Boca Juniors: la inversión más alta
Boca lideró el gasto con 25,2 millones de dólares, siendo Alan Velasco su incorporación más destacada. El delantero llegó desde la MLS por 10 millones de dólares, convirtiéndose en la segunda compra más cara en la historia del club, después de Juan Román Riquelme. Además, el club desembolsó cifras importantes por los chilenos Carlos Palacios (4,8 millones) y Williams Alarcón (3,8 millones), así como por el defensor Ayrton Costa (3,5 millones).
El arquero Agustín Marchesín y el mediocampista Rodrigo Battaglia llegaron por montos más modestos, 1,5 y 1,6 millones respectivamente, mientras que el español Ander Herrera se unió como agente libre. Con estas incorporaciones, Boca apunta a tener una plantilla que combine experiencia internacional y talento joven.
River Plate: calidad con un presupuesto ajustado
Por su parte, River gastó 21,88 millones de dólares, destacándose el retorno del delantero Sebastián Driussi por 10 millones, un símbolo del club que regresa para ser el líder ofensivo.
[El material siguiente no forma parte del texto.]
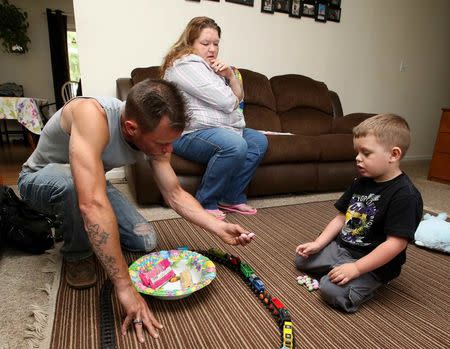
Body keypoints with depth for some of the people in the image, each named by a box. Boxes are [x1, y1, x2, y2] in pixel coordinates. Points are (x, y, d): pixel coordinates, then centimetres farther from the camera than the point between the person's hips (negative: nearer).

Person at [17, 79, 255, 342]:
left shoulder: (154, 134, -20)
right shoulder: (93, 115, -41)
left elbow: (175, 194, -11)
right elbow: (93, 204, -50)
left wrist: (219, 228, -22)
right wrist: (125, 287, -47)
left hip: (92, 183, 5)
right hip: (41, 180, -4)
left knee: (146, 241, -10)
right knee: (72, 181, -40)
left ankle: (86, 229, 17)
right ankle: (77, 254, -10)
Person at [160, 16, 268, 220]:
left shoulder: (211, 66, 20)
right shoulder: (185, 64, -12)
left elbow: (238, 98, 17)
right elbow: (225, 101, -18)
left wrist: (231, 74, 1)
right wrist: (230, 98, 6)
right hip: (189, 133, -10)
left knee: (259, 141, 0)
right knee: (235, 145, -32)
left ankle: (233, 197, -1)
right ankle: (205, 203, -14)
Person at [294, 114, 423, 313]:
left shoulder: (405, 195, -23)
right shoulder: (360, 183, 2)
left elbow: (396, 244, -26)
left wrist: (356, 268, -26)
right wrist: (318, 244, -1)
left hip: (374, 263, -7)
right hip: (341, 247, 8)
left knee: (331, 290, -25)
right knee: (302, 259, 9)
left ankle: (371, 283, 1)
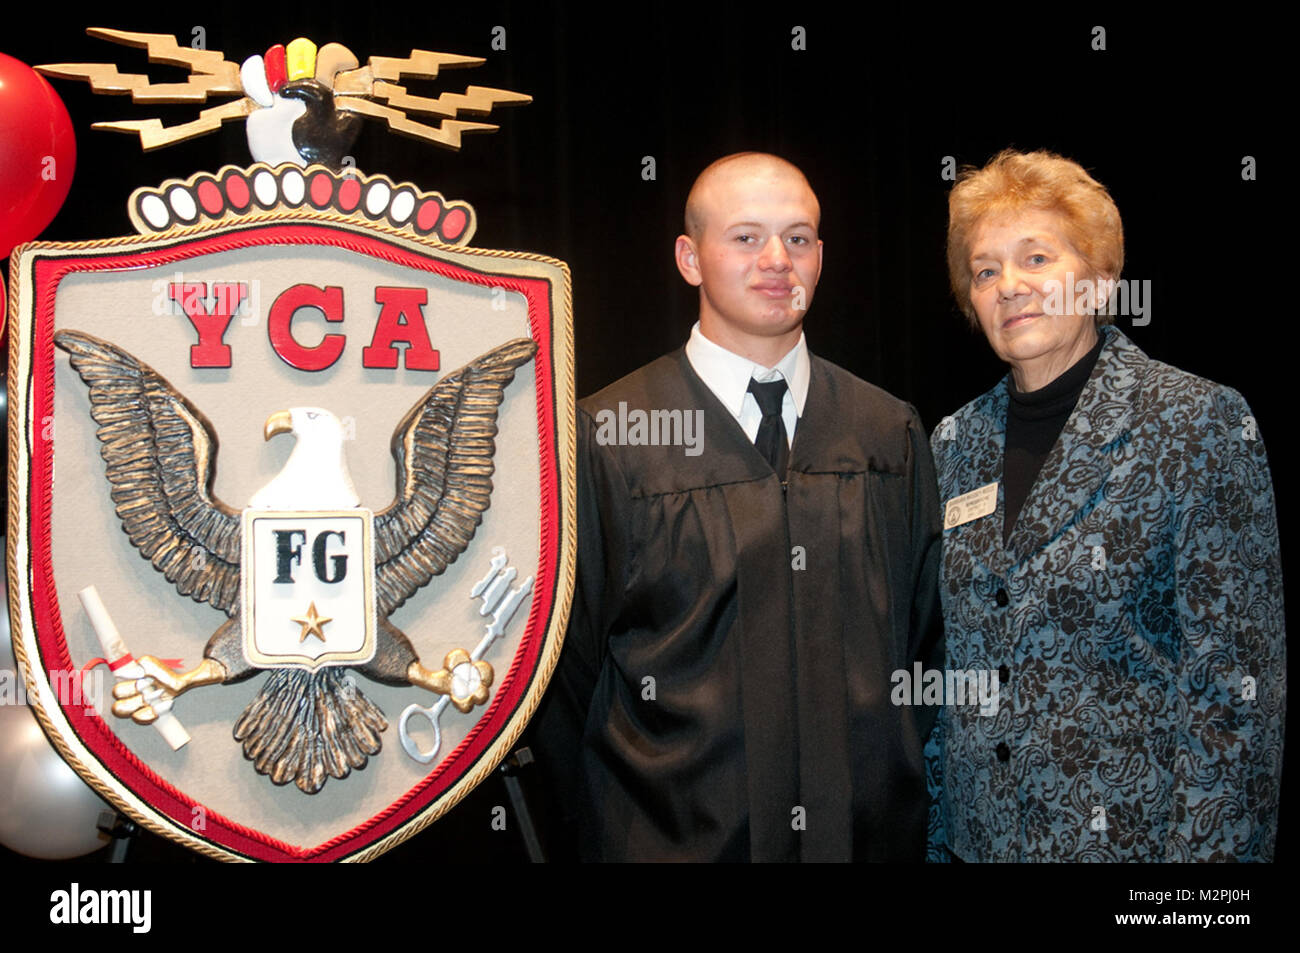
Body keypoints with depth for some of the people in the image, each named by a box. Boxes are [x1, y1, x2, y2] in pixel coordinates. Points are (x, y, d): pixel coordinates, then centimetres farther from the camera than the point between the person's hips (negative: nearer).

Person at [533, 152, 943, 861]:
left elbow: (925, 637, 11)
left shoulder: (892, 432, 5)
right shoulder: (603, 437, -7)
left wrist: (898, 790, 6)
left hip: (872, 832, 3)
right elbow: (567, 659, -2)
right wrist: (614, 829, -1)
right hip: (680, 841, -3)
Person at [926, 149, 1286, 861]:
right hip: (976, 836, 5)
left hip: (1132, 831, -4)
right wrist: (936, 838, 8)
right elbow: (943, 663, 11)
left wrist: (1203, 847, -17)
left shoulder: (1201, 422, -9)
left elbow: (1236, 683, -12)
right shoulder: (956, 442, 6)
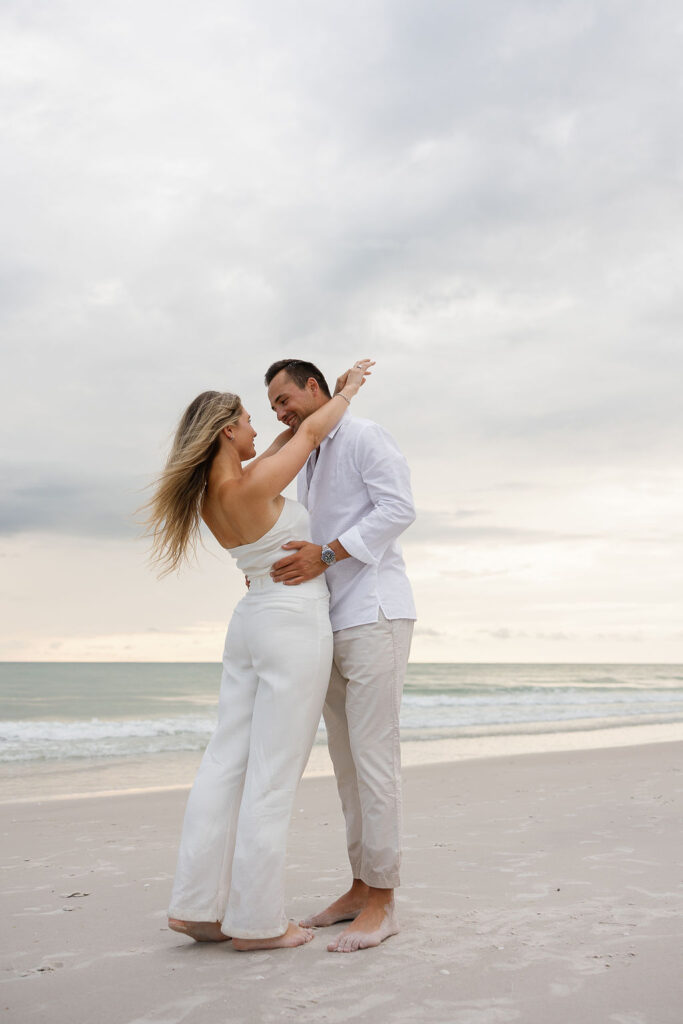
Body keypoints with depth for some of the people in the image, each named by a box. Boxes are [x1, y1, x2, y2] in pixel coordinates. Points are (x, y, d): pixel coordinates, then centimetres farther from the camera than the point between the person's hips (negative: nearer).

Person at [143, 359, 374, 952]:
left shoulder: (209, 493, 5)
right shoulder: (249, 487, -18)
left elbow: (280, 452, 24)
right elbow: (314, 433, -5)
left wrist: (307, 412, 28)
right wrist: (348, 389, 12)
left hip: (251, 624, 9)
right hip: (295, 625, -9)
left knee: (227, 762, 8)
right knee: (274, 774, -3)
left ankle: (198, 906, 13)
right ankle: (257, 921, 4)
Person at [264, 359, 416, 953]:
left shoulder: (365, 437, -3)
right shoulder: (307, 465, 23)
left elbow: (399, 509, -16)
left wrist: (326, 554, -21)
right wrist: (274, 568, 7)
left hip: (375, 617, -9)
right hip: (335, 624, 9)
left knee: (373, 757, -9)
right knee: (347, 760, 10)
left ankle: (381, 901, -3)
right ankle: (360, 888, 18)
También recuperó a dos defensores de sus inferiores: Lucas Martínez Quarta, adquirido por 7,25 millones, y Gonzalo Montiel, por quien desembolsaron 3,63 millones.
Además, el chileno Gonzalo Tapia llegó por un millón de dólares, mientras que Giuliano Galoppo se incorporó a un préstamo. Por otro lado, Enzo Pérez y Matías Rojas llegaron sin costo, aportando experiencia y calidad.
Quién gastó más y quién será más competitivo
El balance económico favorece a River, que gastó casi 3,3 millones menos que Boca, pero la efectividad de las incorporaciones solo se podrá medir en el rendimiento dentro del campo de juego. Ambos clubes demostraron que están dispuestos a apostar fuerte para ganar títulos en 2025.
Con el Torneo Apertura a la vuelta de la esquina, los ojos estarán puestos en cómo estas estrellas se adaptan a sus equipos. ¿Lograrán estas inversiones traducirse en títulos, o el gasto millonario quedará en deuda con las expectativas?